┌──

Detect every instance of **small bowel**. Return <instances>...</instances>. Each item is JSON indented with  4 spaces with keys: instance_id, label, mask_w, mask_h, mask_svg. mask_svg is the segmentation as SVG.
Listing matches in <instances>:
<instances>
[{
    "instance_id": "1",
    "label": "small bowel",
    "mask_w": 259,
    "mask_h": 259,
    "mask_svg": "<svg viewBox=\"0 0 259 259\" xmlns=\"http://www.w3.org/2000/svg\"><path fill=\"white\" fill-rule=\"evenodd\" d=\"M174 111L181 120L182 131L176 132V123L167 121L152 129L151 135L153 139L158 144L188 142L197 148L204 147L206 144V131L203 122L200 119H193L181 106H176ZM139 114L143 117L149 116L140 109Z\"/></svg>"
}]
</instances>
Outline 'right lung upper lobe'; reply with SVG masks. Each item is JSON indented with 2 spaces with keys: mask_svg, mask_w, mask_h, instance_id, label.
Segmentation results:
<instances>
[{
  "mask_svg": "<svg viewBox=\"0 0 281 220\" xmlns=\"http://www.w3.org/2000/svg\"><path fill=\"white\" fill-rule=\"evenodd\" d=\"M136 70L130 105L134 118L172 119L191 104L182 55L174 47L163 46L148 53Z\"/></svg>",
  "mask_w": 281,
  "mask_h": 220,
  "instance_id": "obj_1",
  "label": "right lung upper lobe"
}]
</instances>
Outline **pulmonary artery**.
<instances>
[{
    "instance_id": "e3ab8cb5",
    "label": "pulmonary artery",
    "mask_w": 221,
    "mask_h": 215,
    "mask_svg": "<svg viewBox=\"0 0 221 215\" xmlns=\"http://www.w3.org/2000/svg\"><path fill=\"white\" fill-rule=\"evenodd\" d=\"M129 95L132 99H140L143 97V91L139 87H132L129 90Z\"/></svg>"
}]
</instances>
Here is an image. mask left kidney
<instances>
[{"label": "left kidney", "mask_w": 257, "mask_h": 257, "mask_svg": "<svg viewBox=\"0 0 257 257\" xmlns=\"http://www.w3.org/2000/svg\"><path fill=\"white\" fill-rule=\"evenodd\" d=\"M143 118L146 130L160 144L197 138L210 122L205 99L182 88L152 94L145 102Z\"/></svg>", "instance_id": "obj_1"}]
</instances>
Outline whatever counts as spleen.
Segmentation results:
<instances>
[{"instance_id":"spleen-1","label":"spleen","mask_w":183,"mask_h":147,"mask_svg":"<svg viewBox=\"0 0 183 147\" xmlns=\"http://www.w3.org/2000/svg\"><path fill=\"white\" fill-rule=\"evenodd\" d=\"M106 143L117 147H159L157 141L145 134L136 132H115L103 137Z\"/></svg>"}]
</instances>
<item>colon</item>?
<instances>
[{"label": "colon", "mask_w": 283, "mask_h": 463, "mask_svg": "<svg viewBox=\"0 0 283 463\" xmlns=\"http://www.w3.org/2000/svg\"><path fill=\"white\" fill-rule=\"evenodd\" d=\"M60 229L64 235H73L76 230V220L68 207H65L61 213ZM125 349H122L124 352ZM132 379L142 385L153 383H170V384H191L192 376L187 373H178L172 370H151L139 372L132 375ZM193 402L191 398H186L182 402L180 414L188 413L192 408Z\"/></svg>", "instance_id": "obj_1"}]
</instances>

└──

_REQUEST_
Return each line from the records above that contains the word "lobe". The match must respect uppercase and lowercase.

_RESULT OF THIS EXERCISE_
Outline 'right lung upper lobe'; reply with SVG masks. Each item is JSON indented with 2 spaces with keys: mask_svg, mask_w, mask_h, instance_id, label.
  "label": "right lung upper lobe"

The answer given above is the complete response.